外国には(日本でも同じだが)自分にぴったりと思う評を受けたときは、お世辞と思いなさい、という戒めの言葉がある。快よい言葉は、目分を駄目にしてしまうことがある。
自分を知るものは、意外に他人であることが多い。自分を高めようとするならば、自分を、冷淡な未知の他人の目にさらすことが大切であろう。大勢の人のなかに自分を置くところに、アンソロジーの意味があるのである。>
非常に耳の痛い言葉ですね。心しましょう。それにアンソロジーについてもちょっと考え直しました。今まで私はアンソロジーをあまり好きではありませんでした。お付合いで参加している程度で、積極的にやる気にはなれなかったのです。ピンキリがごちゃ混ぜになっているようなもので、あまり意味を見出せないでいました。しかし「自分を高めようとするならば、自分を、冷淡な未知の他人の目にさらすことが大切であろう。大勢の人のなかに自分を置くところに、アンソロジーの意味がある」という言葉で、そういう捉え方もあるのか、と思いましたね。確かに、秀作の中で自分の駄作を改めて見るとき、どういう位置に自分の作品があるのか、思い知らされることがあります。そういう使い方をすればいいのかと納得した次第です。

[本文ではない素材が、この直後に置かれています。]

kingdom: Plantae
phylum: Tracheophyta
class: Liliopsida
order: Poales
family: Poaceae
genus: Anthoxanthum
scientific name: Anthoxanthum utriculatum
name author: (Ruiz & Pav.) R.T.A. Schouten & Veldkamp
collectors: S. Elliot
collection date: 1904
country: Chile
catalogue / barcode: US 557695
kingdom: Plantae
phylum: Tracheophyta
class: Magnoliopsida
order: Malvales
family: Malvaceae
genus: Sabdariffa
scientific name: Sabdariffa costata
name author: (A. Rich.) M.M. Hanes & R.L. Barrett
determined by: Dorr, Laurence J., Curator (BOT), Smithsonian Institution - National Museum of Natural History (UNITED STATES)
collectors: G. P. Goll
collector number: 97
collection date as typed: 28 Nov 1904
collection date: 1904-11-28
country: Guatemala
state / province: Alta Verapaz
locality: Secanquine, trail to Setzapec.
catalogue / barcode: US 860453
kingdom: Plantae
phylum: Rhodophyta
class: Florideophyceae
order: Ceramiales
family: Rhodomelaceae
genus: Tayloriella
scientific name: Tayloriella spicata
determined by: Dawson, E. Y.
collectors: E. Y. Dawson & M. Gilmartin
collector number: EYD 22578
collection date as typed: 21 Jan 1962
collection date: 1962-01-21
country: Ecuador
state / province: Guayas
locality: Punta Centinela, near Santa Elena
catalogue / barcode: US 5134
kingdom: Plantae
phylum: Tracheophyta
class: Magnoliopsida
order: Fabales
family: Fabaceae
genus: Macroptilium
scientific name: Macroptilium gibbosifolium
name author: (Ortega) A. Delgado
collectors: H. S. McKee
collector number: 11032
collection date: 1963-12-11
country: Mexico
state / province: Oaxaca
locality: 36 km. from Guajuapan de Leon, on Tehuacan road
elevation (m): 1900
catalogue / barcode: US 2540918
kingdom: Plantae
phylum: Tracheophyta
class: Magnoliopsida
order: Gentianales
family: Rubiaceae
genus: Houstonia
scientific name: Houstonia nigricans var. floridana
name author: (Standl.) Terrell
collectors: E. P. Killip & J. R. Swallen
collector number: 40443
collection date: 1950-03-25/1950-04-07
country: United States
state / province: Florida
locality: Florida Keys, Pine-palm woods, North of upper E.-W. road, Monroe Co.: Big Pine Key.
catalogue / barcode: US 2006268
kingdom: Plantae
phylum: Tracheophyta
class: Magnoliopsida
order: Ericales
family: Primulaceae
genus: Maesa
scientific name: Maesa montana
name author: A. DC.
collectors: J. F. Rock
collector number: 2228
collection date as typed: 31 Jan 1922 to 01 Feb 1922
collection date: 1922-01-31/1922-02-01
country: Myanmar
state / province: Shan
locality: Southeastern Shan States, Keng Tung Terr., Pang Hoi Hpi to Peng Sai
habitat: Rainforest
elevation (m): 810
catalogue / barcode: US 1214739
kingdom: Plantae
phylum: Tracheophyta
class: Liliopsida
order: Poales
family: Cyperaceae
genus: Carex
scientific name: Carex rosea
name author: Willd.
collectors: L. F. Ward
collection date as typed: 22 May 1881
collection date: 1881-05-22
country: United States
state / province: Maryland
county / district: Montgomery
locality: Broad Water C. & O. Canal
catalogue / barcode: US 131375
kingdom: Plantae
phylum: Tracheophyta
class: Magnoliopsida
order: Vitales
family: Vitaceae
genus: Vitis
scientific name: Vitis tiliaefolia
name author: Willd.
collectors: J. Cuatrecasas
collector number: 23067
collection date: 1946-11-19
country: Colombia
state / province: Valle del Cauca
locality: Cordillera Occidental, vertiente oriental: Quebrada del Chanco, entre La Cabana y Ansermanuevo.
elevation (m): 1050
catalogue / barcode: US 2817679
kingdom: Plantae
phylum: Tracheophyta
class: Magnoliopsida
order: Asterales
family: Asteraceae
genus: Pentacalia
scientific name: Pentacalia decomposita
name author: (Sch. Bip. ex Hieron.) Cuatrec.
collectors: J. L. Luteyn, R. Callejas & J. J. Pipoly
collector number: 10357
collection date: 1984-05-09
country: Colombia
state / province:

さて、このアンソロジーで紹介したい作品ですが、さすがにレベルの高い組織だけに迷ってしまいました。ここは代表に敬意を表して杉山さんの作品を紹介いたします。
会話/杉山平一
そんなこと
ないんじゃないですか
いいや
ないではないですよ
なるほど
あるにはあるのですね
そうして 二人は
有無(うむ)とうなづいた
最後の「有無」で思わず唸ってしまいましたね。有る、無い、という「会話」の果ての「有無」ですから、さすがにうまい作り方だなと思いました。もちろんこの裏にはあいまいな日本語と、あいまいな「会話」への批判が隠されていると思います。それをユーモアで包んで、ピシッを斬り込んでいく。さすがといか言いようがありません。
実はこの作品に刺激されて、同じようなものが作れるはずだと思い、試してみました。やはりダメでしたね。ここまで絞り込めません。会話もこれを超えることはできませんでした。それだけ練られた作品なんだなと、改めて思いましたね。